The Appellate Division upheld the denial of area variances to permit the legalization of an addition to an accessory structure. In the Matter of Sacher v. Village of Old Brookville, the Court and the Zoning Board appear to have been influenced by the fact that the applicant had constructed the addition without benefit of a permit.

After stating the general rule that judicial review of the decisions of a zoning board are limited to “whether the action taken by the board was illegal, arbitrary, or an abuse of discretion,” the Court then reviewed the balancing test the zoning board must consider.

” A zoning board must also consider “(1) whether an undesirable change will be produced in the character of the neighborhood or a detriment to nearby properties will be created by the granting of the area variance; (2) whether the benefit sought by the applicant can be achieved by some method, feasible for the applicant to pursue, other than an area variance; (3) whether the requested area variance is substantial; (4) whether the proposed variance will have an adverse effect or impact on the physical or environmental conditions in the neighborhood or district; and (5) whether the alleged difficulty was self-created, which consideration shall be relevant to the decision of the board of appeals, but shall not necessarily preclude the granting of the area variance” (Village Law § 7-712-b[3][b]).”

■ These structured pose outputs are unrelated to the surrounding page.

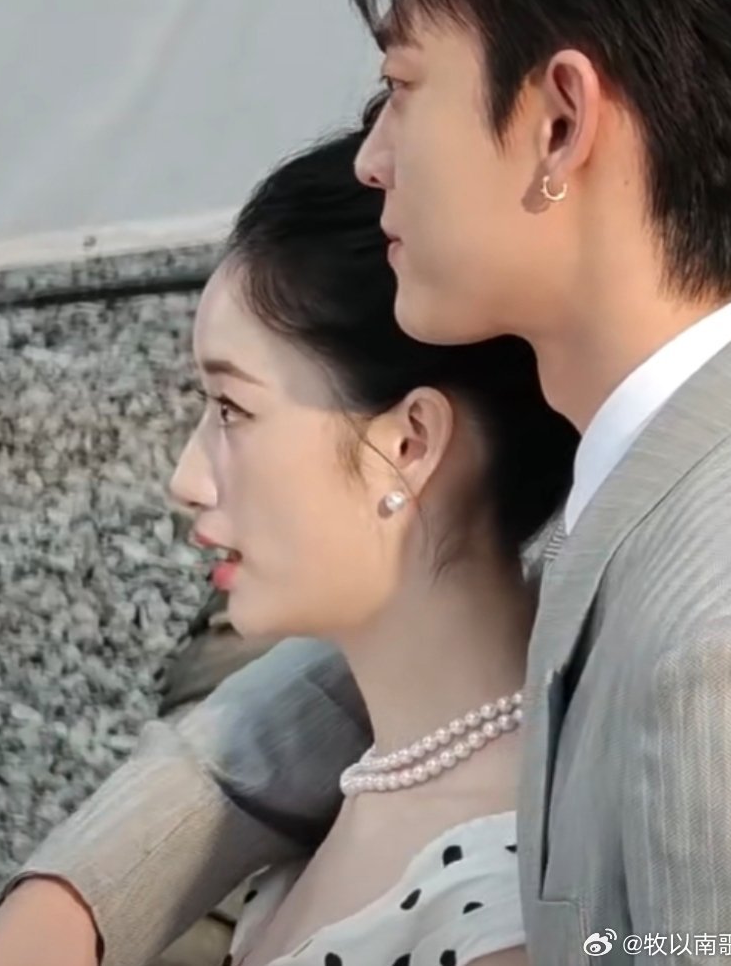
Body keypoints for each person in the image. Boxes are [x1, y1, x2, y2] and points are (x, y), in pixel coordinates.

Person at [0, 0, 731, 963]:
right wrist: (82, 888)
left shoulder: (722, 651)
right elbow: (427, 654)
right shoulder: (648, 482)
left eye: (402, 84)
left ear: (558, 121)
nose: (371, 158)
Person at [167, 124, 575, 966]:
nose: (187, 478)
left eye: (233, 410)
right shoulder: (366, 774)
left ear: (410, 444)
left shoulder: (503, 917)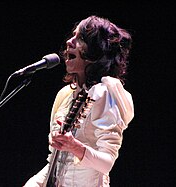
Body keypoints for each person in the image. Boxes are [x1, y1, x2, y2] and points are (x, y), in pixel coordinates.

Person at [24, 15, 134, 187]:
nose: (69, 42)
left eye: (80, 38)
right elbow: (56, 163)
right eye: (72, 36)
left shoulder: (105, 93)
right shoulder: (65, 95)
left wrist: (75, 146)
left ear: (96, 51)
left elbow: (107, 163)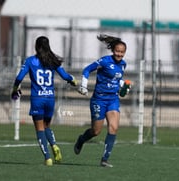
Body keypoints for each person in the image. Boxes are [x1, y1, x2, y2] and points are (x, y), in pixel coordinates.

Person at [11, 36, 77, 166]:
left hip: (37, 99)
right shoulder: (52, 61)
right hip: (50, 99)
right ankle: (54, 145)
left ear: (36, 47)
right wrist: (72, 80)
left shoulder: (30, 61)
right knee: (47, 126)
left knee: (40, 129)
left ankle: (47, 158)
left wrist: (14, 89)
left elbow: (19, 77)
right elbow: (64, 76)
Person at [74, 34, 131, 167]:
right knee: (96, 131)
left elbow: (117, 80)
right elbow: (87, 69)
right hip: (99, 99)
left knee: (114, 127)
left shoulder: (123, 64)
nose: (119, 54)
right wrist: (83, 85)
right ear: (113, 50)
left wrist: (124, 87)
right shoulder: (105, 61)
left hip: (113, 99)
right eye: (117, 51)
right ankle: (81, 139)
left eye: (122, 52)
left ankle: (104, 159)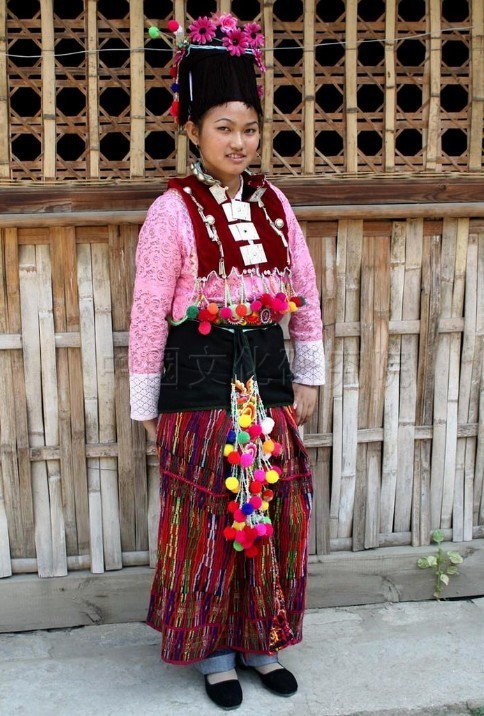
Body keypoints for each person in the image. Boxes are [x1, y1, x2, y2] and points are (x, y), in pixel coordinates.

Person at [129, 12, 325, 710]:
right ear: (192, 131)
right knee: (208, 517)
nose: (239, 142)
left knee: (269, 506)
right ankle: (213, 651)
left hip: (265, 375)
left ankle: (260, 641)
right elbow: (148, 312)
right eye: (224, 127)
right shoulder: (170, 213)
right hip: (198, 381)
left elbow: (304, 292)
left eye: (249, 128)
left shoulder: (275, 205)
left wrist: (307, 374)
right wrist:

Noting that the members of the zoning board may also rely upon there own observations, the Court analyzed the conclusions of the Zoning Board, finding:

“The evidence before the Board and the Board’s visual inspection of the property supported its conclusion that granting the proposed variances would be a detriment to nearby properties and produce an undesirable change in the character of the neighborhood. Additionally, the Board rationally concluded that the requested variances were substantial in nature and that the petitioners had a feasible alternative to increasing the size of the accessory building, since there were other structures on the petitioners’ property which could provide additional storage space. Likewise, the petitioners’ hardship was self-created in that they completed the additions to the accessory building without obtaining a building permit (see Matter of Caspian Realty, Inc. v Zoning Bd. of Appeals of Town of Greenburgh, 68 AD3d 62, 77; Matter of Merlotto v Town of Patterson Zoning Bd. of Appeals, 43 AD3d 926, 930-931; Matter of Becvar v Scheyer, 250 AD2d 842, 843). Contrary to the petitioners’ contention, the Board “was entitled to consider the effect its decision would have as a precedent” (Matter of Gallo v Rosell, 52 AD3d 514, 516).”